Body or hand keypoint data:
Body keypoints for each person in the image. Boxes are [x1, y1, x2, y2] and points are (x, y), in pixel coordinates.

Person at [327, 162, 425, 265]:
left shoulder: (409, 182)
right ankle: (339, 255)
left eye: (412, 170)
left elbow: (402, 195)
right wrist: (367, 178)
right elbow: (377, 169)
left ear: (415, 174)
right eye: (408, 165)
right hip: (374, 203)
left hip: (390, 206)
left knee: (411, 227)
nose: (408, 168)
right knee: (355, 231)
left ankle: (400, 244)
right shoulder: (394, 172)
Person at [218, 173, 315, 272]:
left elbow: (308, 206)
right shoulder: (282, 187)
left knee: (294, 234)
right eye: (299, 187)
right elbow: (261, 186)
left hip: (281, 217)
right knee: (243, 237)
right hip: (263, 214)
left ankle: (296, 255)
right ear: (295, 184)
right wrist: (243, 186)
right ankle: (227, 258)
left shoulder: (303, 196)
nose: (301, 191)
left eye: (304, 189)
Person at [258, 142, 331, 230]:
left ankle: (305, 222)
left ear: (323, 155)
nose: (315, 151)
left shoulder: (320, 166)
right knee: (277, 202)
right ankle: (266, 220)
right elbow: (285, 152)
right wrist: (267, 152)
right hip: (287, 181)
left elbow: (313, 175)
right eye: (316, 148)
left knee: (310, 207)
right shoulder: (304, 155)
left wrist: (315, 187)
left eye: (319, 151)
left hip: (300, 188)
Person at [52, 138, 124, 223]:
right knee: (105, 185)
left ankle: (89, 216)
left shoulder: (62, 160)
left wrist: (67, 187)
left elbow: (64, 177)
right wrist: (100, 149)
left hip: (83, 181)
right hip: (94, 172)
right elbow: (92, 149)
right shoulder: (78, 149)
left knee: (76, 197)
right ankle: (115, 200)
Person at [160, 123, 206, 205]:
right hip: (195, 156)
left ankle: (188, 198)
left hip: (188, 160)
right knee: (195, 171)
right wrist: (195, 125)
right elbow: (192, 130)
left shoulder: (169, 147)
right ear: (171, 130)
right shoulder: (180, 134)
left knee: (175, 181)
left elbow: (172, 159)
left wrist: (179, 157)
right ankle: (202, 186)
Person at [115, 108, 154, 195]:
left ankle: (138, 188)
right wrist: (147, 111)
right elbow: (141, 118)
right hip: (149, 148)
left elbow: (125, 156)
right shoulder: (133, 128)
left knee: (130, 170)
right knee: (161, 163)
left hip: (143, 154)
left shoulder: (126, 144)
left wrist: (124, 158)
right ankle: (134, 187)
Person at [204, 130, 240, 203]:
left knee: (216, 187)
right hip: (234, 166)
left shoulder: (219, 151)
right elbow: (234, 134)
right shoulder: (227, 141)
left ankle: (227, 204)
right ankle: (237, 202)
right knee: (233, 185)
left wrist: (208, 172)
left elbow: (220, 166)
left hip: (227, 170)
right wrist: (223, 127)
* * *
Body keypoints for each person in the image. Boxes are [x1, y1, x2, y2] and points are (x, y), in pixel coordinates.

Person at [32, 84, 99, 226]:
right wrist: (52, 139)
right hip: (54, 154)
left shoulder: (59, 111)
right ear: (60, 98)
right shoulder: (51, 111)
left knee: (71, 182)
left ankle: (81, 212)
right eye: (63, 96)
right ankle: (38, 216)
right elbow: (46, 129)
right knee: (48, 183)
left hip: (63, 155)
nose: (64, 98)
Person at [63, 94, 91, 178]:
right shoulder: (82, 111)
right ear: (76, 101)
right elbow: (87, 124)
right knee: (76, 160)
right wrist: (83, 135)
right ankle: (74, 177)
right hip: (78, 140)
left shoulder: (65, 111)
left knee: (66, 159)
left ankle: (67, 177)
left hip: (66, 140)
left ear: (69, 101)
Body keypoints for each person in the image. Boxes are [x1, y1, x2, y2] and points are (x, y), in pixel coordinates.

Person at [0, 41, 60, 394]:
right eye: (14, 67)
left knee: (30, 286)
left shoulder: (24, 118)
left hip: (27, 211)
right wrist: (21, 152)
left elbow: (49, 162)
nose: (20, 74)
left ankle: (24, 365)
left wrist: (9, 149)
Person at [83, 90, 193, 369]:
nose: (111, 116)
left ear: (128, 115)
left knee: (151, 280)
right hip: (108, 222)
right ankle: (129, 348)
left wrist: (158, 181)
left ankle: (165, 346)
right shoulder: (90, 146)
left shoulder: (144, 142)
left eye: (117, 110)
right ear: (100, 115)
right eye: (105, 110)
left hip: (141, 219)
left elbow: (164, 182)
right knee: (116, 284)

WHAT IS EXPECTED ::
Scan the records above for the lines holding "nose: (111, 116)" and "right knee: (116, 284)". Transcribe those two and every line between them word for word, and no others.

OUTPUT FOR THIS TASK ::
nose: (111, 116)
left ear: (128, 115)
left knee: (151, 280)
right hip: (108, 222)
right ankle: (129, 348)
left wrist: (158, 181)
left ankle: (165, 346)
right shoulder: (90, 146)
left shoulder: (144, 142)
left eye: (117, 110)
right ear: (100, 115)
right eye: (105, 110)
left hip: (141, 219)
left elbow: (164, 182)
right knee: (116, 284)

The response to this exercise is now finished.